TASK DIRECTIONS:
Look through the listing below, find every line with the string "only", and copy it.
*** INPUT FOR THIS TASK Section Begins ***
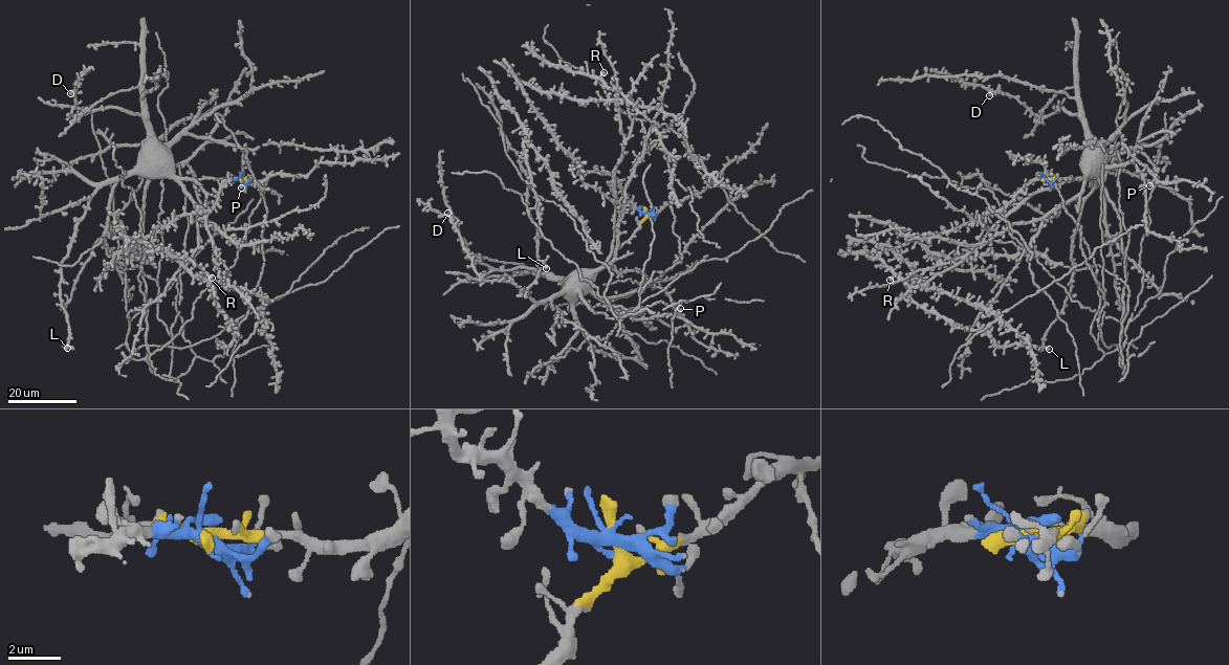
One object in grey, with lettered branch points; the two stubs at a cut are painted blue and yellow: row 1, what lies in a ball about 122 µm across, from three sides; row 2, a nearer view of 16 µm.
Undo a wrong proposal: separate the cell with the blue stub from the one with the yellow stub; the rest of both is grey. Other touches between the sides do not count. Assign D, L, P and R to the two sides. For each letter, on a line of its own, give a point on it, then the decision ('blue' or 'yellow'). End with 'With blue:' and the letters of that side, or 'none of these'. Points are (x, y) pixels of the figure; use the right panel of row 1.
D: (989, 95) | yellow
L: (1049, 349) | yellow
P: (1149, 185) | yellow
R: (890, 280) | blue
With blue: R

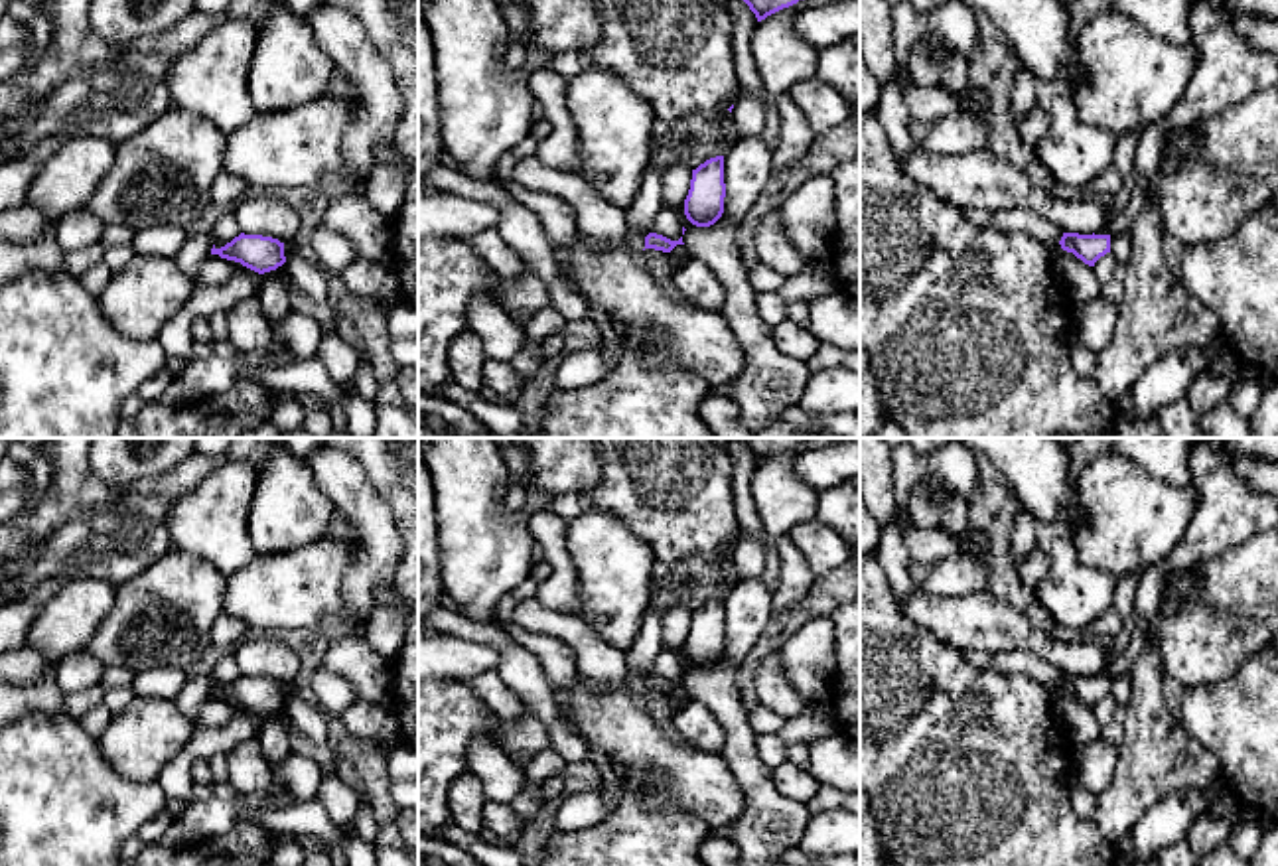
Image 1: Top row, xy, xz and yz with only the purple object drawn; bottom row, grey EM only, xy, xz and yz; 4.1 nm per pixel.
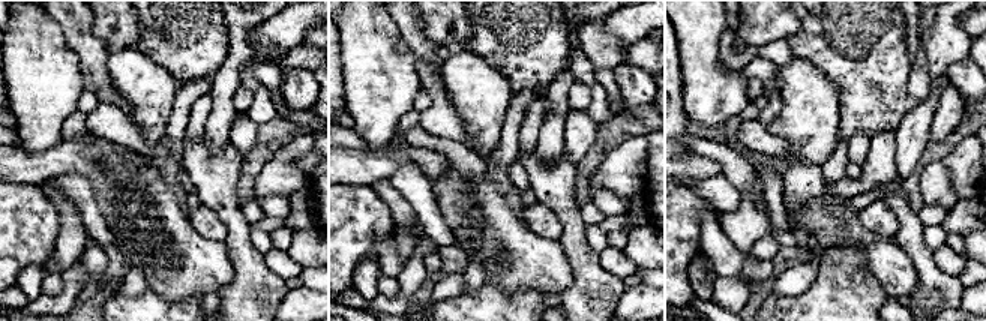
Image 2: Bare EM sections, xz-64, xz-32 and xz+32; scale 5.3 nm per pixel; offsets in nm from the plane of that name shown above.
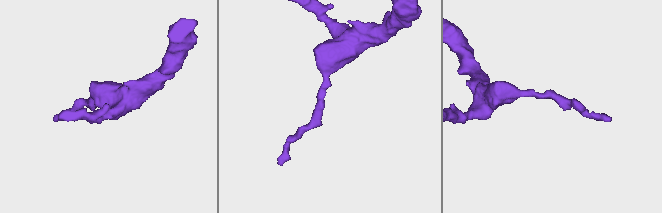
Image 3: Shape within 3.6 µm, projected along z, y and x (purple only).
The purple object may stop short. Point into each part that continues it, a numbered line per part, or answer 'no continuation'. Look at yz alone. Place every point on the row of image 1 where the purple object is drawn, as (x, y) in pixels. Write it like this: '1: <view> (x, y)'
no continuation

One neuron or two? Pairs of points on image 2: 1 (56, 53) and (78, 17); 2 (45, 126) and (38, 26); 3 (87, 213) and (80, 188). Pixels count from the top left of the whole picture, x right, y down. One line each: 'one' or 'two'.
1: two
2: one
3: one

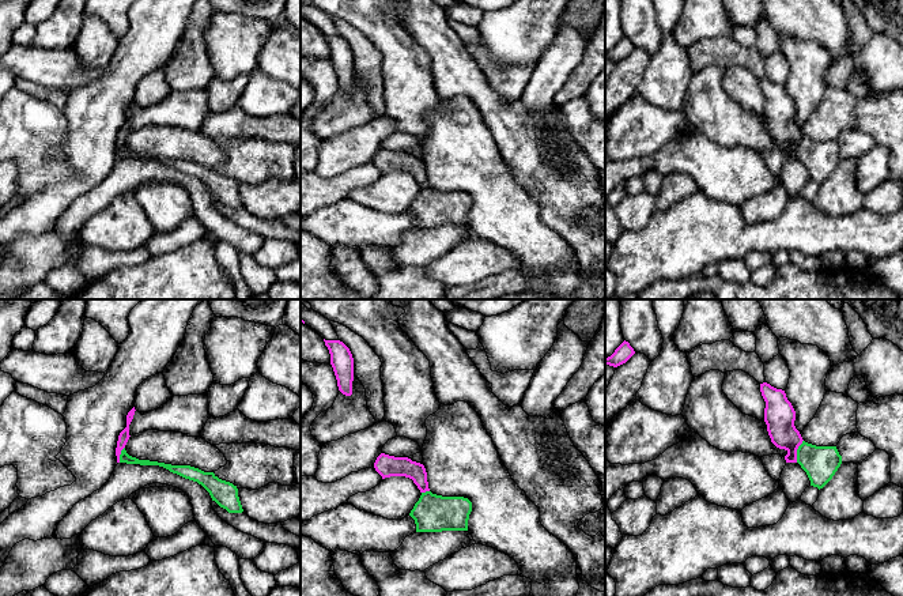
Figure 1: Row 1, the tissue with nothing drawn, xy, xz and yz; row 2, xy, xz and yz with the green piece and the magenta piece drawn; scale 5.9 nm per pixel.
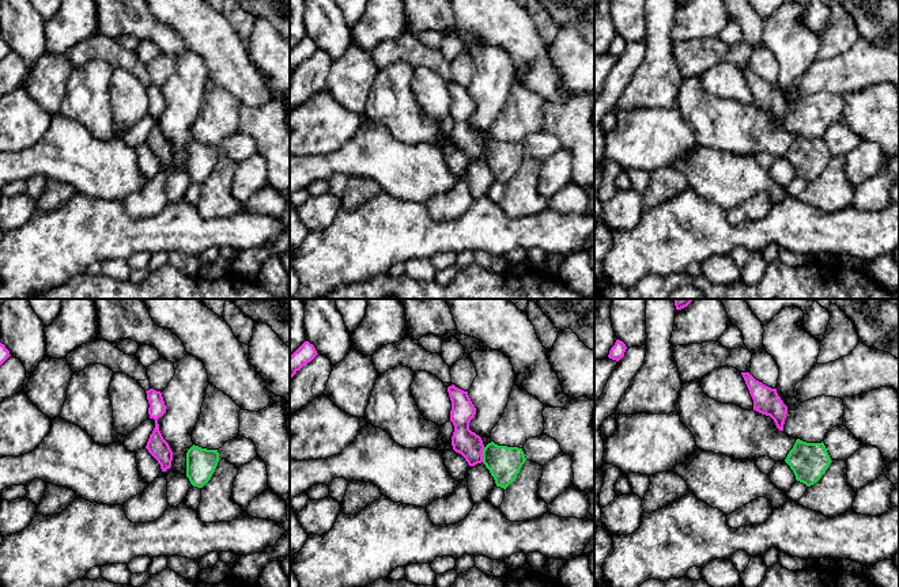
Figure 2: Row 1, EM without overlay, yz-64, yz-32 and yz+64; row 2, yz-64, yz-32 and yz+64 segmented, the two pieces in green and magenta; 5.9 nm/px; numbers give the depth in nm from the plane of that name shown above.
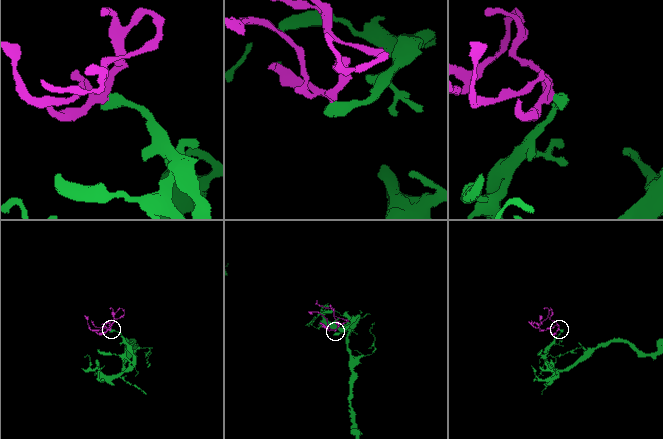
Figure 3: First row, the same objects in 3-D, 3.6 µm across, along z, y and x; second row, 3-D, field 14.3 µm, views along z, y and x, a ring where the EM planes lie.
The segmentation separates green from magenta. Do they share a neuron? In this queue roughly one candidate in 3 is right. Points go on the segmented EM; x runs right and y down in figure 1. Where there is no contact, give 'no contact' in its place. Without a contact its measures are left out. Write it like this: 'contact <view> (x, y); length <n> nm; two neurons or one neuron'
contact yz (797, 451); length 140 nm; two neurons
*** INPUT FOR THIS TASK Section Ends ***
RESULT OF THE TASK:
Image 1: Top row, xy, xz and yz with only the purple object drawn; bottom row, grey EM only, xy, xz and yz; 4.1 nm per pixel.
Image 3: Shape within 3.6 µm, projected along z, y and x (purple only).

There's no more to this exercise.